Render the material as a JSON list of strings with one string per line. Begin at the line containing "Office ScriptによるExcel on the web開" and stop after the line containing "Nabízíme k prodeji řadový rodinný dům o", leaving out blank lines and the pictures.

====== Provided entries

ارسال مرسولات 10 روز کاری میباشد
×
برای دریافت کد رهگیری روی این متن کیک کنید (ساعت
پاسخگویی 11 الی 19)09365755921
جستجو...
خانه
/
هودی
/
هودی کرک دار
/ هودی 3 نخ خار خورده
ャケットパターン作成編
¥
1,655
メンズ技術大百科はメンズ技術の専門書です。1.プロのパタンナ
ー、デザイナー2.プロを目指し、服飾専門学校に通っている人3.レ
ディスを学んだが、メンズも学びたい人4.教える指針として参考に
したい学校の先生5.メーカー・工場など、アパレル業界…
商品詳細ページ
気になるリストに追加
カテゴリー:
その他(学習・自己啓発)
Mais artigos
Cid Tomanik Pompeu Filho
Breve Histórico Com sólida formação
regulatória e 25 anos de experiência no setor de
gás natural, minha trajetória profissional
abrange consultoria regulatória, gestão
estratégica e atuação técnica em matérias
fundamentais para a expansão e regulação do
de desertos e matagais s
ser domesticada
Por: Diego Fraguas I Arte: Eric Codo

============
====== Provided entries

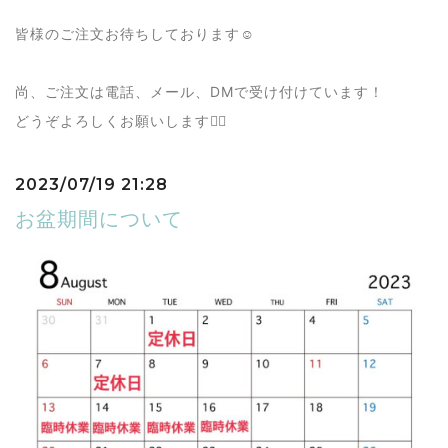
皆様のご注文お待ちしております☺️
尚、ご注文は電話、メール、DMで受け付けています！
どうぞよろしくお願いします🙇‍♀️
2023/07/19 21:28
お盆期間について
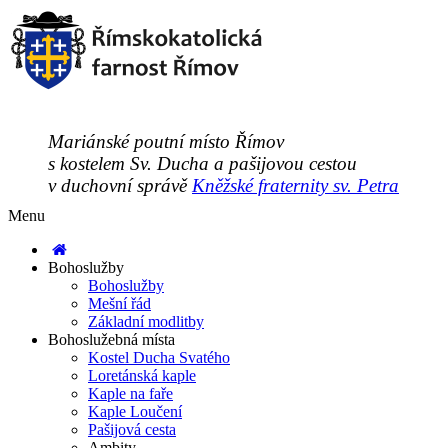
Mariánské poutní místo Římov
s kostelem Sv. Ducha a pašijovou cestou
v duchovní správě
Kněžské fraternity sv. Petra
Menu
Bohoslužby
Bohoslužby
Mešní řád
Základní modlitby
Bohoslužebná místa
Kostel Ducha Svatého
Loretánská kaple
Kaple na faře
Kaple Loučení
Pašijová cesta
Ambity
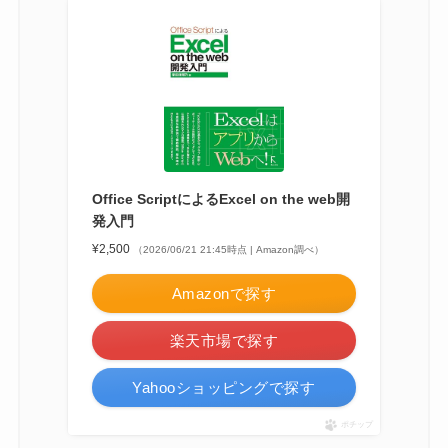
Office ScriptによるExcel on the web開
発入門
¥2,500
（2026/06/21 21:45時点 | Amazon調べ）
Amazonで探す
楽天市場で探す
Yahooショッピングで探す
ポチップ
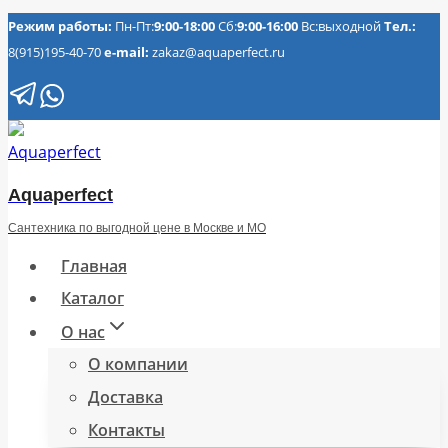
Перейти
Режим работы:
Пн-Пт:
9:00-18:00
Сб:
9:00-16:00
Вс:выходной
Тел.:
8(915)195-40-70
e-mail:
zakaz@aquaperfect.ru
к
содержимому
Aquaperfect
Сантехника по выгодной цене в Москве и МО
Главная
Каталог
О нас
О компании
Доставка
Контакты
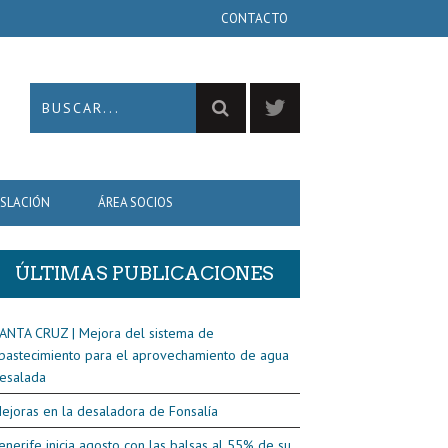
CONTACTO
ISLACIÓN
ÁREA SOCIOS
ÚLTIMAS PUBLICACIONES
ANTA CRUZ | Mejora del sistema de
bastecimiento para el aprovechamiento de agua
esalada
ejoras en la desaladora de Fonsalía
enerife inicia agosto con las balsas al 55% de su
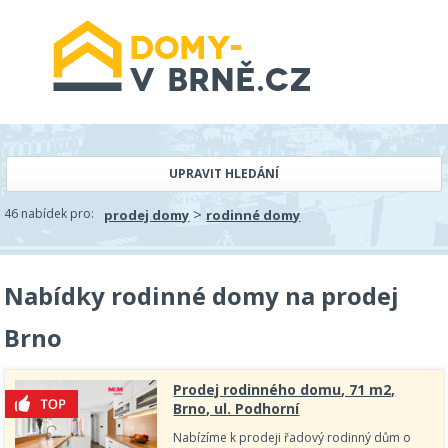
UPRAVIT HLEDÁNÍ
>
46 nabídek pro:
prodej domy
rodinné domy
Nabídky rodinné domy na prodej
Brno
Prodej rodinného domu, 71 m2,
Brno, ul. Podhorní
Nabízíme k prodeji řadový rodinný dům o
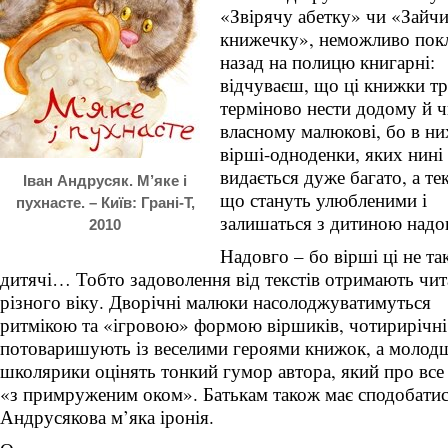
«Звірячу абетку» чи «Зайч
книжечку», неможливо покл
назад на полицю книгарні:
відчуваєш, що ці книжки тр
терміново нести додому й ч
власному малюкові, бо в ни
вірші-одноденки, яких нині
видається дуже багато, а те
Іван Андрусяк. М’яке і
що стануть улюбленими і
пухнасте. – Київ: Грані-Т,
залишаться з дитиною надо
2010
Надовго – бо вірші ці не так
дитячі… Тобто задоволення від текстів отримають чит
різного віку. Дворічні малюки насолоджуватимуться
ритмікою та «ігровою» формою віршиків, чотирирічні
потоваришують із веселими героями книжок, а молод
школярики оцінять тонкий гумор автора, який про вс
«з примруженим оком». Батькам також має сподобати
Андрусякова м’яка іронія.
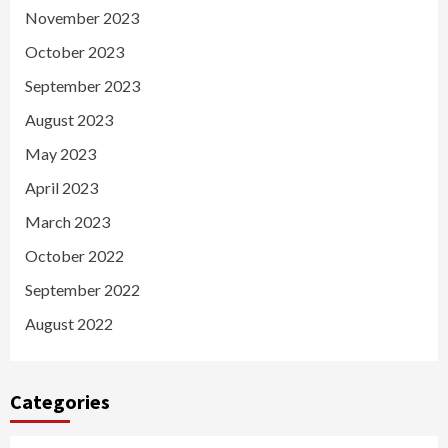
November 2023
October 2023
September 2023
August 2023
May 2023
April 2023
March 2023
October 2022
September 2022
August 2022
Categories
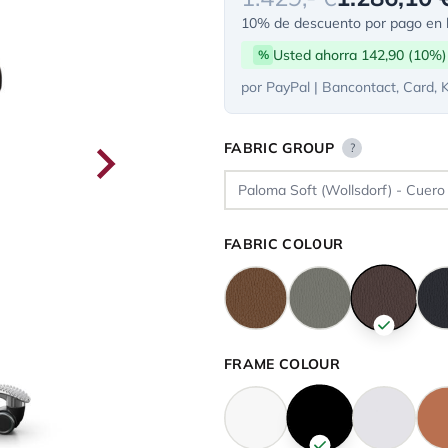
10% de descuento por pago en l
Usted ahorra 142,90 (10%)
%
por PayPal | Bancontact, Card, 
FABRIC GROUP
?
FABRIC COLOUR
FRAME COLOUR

============

• Task result:
[
  "Office ScriptによるExcel on the web開",
  "発入門",
  "¥2,500",
  "（2026/06/21 21:45時点 | Amazon調べ）",
  "Amazonで探す",
  "楽天市場で探す",
  "Yahooショッピングで探す",
  "ポチップ",
  "Перейти",
  "Режим работы:",
  "Пн-Пт:",
  "9:00-18:00",
  "Сб:",
  "9:00-16:00",
  "Вс:выходной",
  "Тел.:",
  "8(915)195-40-70",
  "e-mail:",
  "zakaz@aquaperfect.ru",
  "к",
  "содержимому",
  "Aquaperfect",
  "Сантехника по выгодной цене в Москве и МО",
  "Главная",
  "Каталог",
  "О нас",
  "О компании",
  "Доставка",
  "Контакты",
  "CONTACTO",
  "ISLACIÓN",
  "ÁREA SOCIOS",
  "ÚLTIMAS PUBLICACIONES",
  "ANTA CRUZ | Mejora del sistema de",
  "bastecimiento para el aprovechamiento de agua",
  "esalada",
  "ejoras en la desaladora de Fonsalía",
  "enerife inicia agosto con las balsas al 55% de su",
  "UPRAVIT HLEDÁNÍ",
  ">",
  "46 nabídek pro:",
  "prodej domy",
  "rodinné domy",
  "Nabídky rodinné domy na prodej",
  "Brno",
  "Prodej rodinného domu, 71 m2,",
  "Brno, ul. Podhorní",
  "Nabízíme k prodeji řadový rodinný dům o"
]